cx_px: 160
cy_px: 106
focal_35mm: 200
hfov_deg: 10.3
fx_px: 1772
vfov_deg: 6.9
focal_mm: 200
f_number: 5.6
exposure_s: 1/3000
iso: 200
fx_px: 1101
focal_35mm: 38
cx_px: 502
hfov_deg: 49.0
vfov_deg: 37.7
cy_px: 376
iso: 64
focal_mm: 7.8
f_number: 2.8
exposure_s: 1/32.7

+ + + + + + +

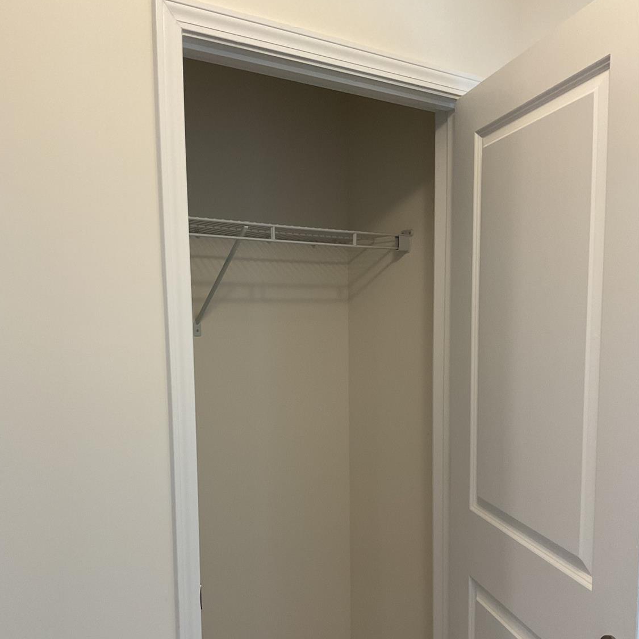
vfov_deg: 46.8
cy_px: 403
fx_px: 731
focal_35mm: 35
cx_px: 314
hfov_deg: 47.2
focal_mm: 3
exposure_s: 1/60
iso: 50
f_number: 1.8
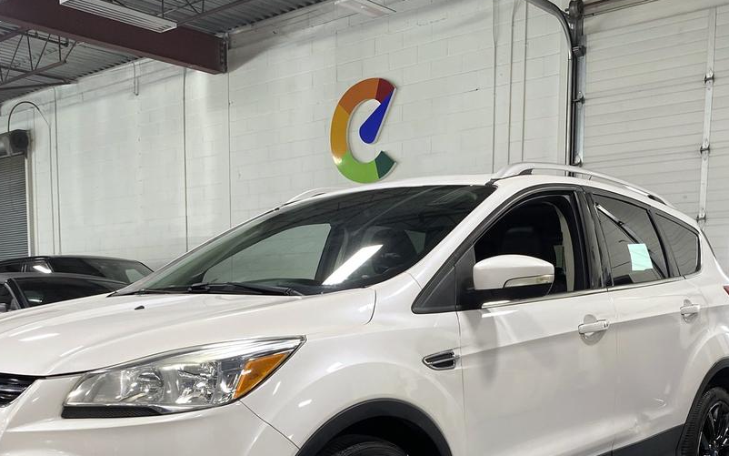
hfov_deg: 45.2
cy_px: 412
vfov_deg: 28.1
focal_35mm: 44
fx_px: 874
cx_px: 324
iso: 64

+ + + + + + +

→ DIRECTIVE
Set down precisely the lines above between the line holding "focal_mm: 200" and the line holding "exposure_s: 1/32.7", inclusive, and nothing beyond them.

→ SOLUTION TO THIS TASK
focal_mm: 200
f_number: 5.6
exposure_s: 1/3000
iso: 200
fx_px: 1101
focal_35mm: 38
cx_px: 502
hfov_deg: 49.0
vfov_deg: 37.7
cy_px: 376
iso: 64
focal_mm: 7.8
f_number: 2.8
exposure_s: 1/32.7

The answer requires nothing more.